Lastly, habitat! Since cannabis growers don’t need, or want, pollination services, there is no need, or interest, to mitigate bee habitat loss. So - in most cases, the bees are out of food, and the beekeepers are out of honey crop. I’m living proof! The 40 acre irrigated hay pasture (interplanted with bee-loving flowers) adjacent to my teaching and research apiary was converted to cannabis last year, and my honey production dropped 70%!!
Are cannabis growers the only offenders to bees in Southern Oregon? Of course not. But this is what this blog is about, so table your finger pointing at other groups for now, and check out our "Farming for Bees" page to see the other initiatives we're working on.

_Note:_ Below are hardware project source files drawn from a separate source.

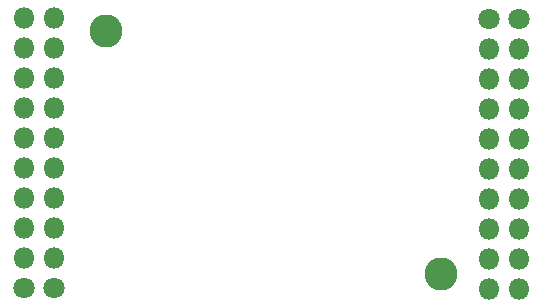
<source format=gbs>
G04 #@! TF.GenerationSoftware,KiCad,Pcbnew,(5.1.10)-1*
G04 #@! TF.CreationDate,2021-10-06T11:05:37+02:00*
G04 #@! TF.ProjectId,ProtoBoard_v2.0,50726f74-6f42-46f6-9172-645f76322e30,rev?*
G04 #@! TF.SameCoordinates,Original*
G04 #@! TF.FileFunction,Soldermask,Bot*
G04 #@! TF.FilePolarity,Negative*
%FSLAX46Y46*%
G04 Gerber Fmt 4.6, Leading zero omitted, Abs format (unit mm)*
G04 Created by KiCad (PCBNEW (5.1.10)-1) date 2021-10-06 11:05:37*
%MOMM*%
%LPD*%
G01*
G04 APERTURE LIST*
%ADD10C,1.802000*%
%ADD11O,1.802000X1.802000*%
%ADD12C,2.802000*%
G04 APERTURE END LIST*
D10*
X144322800Y-89611200D03*
D11*
X144322800Y-92151200D03*
X144322800Y-94691200D03*
X144322800Y-97231200D03*
X144322800Y-99771200D03*
X144322800Y-102311200D03*
X144322800Y-104851200D03*
X144322800Y-107391200D03*
X144322800Y-109931200D03*
X144322800Y-112471200D03*
X141782800Y-112471200D03*
X141782800Y-109931200D03*
X141782800Y-107391200D03*
X141782800Y-104851200D03*
X141782800Y-102311200D03*
X141782800Y-99771200D03*
X141782800Y-97231200D03*
X141782800Y-94691200D03*
X141782800Y-92151200D03*
D10*
X141782800Y-89611200D03*
D11*
X104914700Y-89514680D03*
X104914700Y-92054680D03*
X104914700Y-94594680D03*
X104914700Y-97134680D03*
X104914700Y-99674680D03*
X104914700Y-102214680D03*
X104914700Y-104754680D03*
X104914700Y-107294680D03*
X104914700Y-109834680D03*
D10*
X104914700Y-112374680D03*
X102362000Y-112369600D03*
D11*
X102362000Y-109829600D03*
X102362000Y-107289600D03*
X102362000Y-104749600D03*
X102362000Y-102209600D03*
X102362000Y-99669600D03*
X102362000Y-97129600D03*
X102362000Y-94589600D03*
X102362000Y-92049600D03*
X102362000Y-89509600D03*
D12*
X137693400Y-111226600D03*
X109347000Y-90627200D03*
M02*

</source>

So - what can be done? Tell all the cannabis growers to leave? Nope. Scream and yell about it at beekeeper meetings? That happened. Not gonna work. Flip your grower neighbor the bird when you pass in the driveway. Just stop it. With my Southern Oregon Beekeepers Association “board member hat” on, I began to develop a plan for positive action with local stake holders and the Oregon Department of Agriculture.
We planned a symposium for May 12th titled, “Bees and Cannabis: an Educational Symposium.” It was awesome. Oregon Department of Agriculture employees, a local county commissioner, pot growers, and beekeepers met for a day of education and developing action items.